__YOUR TASK__. Since each line must match the original, copy out the records with no differences at all.

# # # #

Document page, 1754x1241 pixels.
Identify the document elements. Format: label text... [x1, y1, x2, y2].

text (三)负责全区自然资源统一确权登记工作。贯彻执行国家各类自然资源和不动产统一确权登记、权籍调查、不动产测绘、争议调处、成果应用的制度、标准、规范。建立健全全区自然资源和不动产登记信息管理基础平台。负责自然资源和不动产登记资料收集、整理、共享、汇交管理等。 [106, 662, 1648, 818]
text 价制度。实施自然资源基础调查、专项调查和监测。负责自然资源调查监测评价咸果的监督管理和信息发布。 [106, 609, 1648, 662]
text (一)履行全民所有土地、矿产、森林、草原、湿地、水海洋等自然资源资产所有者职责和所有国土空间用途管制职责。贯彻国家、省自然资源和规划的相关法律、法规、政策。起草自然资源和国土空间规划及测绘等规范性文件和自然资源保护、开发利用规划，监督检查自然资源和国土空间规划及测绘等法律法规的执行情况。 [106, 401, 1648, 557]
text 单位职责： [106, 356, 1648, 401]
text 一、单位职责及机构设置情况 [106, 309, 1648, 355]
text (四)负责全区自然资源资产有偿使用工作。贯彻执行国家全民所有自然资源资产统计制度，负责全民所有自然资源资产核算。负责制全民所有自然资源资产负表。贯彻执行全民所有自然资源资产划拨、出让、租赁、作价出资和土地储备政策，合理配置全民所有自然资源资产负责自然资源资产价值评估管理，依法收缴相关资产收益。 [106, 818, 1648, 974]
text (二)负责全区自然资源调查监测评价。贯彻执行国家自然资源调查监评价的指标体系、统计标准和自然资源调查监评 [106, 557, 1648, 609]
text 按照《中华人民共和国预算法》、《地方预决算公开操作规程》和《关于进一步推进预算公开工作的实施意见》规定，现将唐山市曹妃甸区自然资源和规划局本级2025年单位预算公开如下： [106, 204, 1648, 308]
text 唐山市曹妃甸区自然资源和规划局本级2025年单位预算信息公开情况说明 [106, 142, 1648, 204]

# # # #

__ANSWER SPACE__.
Document page, 1754x1241 pixels.
Identify the document elements. Format: label text... [x1, y1, x2, y2].

text (三)负责全区自然资源统一确权登记工作。贯彻执行国家各类自然资源和不动产统一确权登记、权籍调查、不动产测绘、争议调处、成果应用的制度、标准、规范。建立健全全区自然资源和不动产登记信息管理基础平台。负责自然资源和不动产登记资料收集、整理、共享、汇交管理等。 [106, 662, 1648, 818]
text 价制度。实施自然资源基础调查、专项调查和监测。负责自然资源调查监测评价咸果的监督管理和信息发布。 [106, 609, 1648, 662]
text (一)履行全民所有土地、矿产、森林、草原、湿地、水海洋等自然资源资产所有者职责和所有国土空间用途管制职责。贯彻国家、省自然资源和规划的相关法律、法规、政策。起草自然资源和国土空间规划及测绘等规范性文件和自然资源保护、开发利用规划，监督检查自然资源和国土空间规划及测绘等法律法规的执行情况。 [106, 401, 1648, 557]
text 单位职责： [106, 356, 1648, 401]
text 一、单位职责及机构设置情况 [106, 309, 1648, 355]
text (四)负责全区自然资源资产有偿使用工作。贯彻执行国家全民所有自然资源资产统计制度，负责全民所有自然资源资产核算。负责制全民所有自然资源资产负表。贯彻执行全民所有自然资源资产划拨、出让、租赁、作价出资和土地储备政策，合理配置全民所有自然资源资产负责自然资源资产价值评估管理，依法收缴相关资产收益。 [106, 818, 1648, 974]
text (二)负责全区自然资源调查监测评价。贯彻执行国家自然资源调查监评价的指标体系、统计标准和自然资源调查监评 [106, 557, 1648, 609]
text 按照《中华人民共和国预算法》、《地方预决算公开操作规程》和《关于进一步推进预算公开工作的实施意见》规定，现将唐山市曹妃甸区自然资源和规划局本级2025年单位预算公开如下： [106, 204, 1648, 308]
text 唐山市曹妃甸区自然资源和规划局本级2025年单位预算信息公开情况说明 [106, 142, 1648, 204]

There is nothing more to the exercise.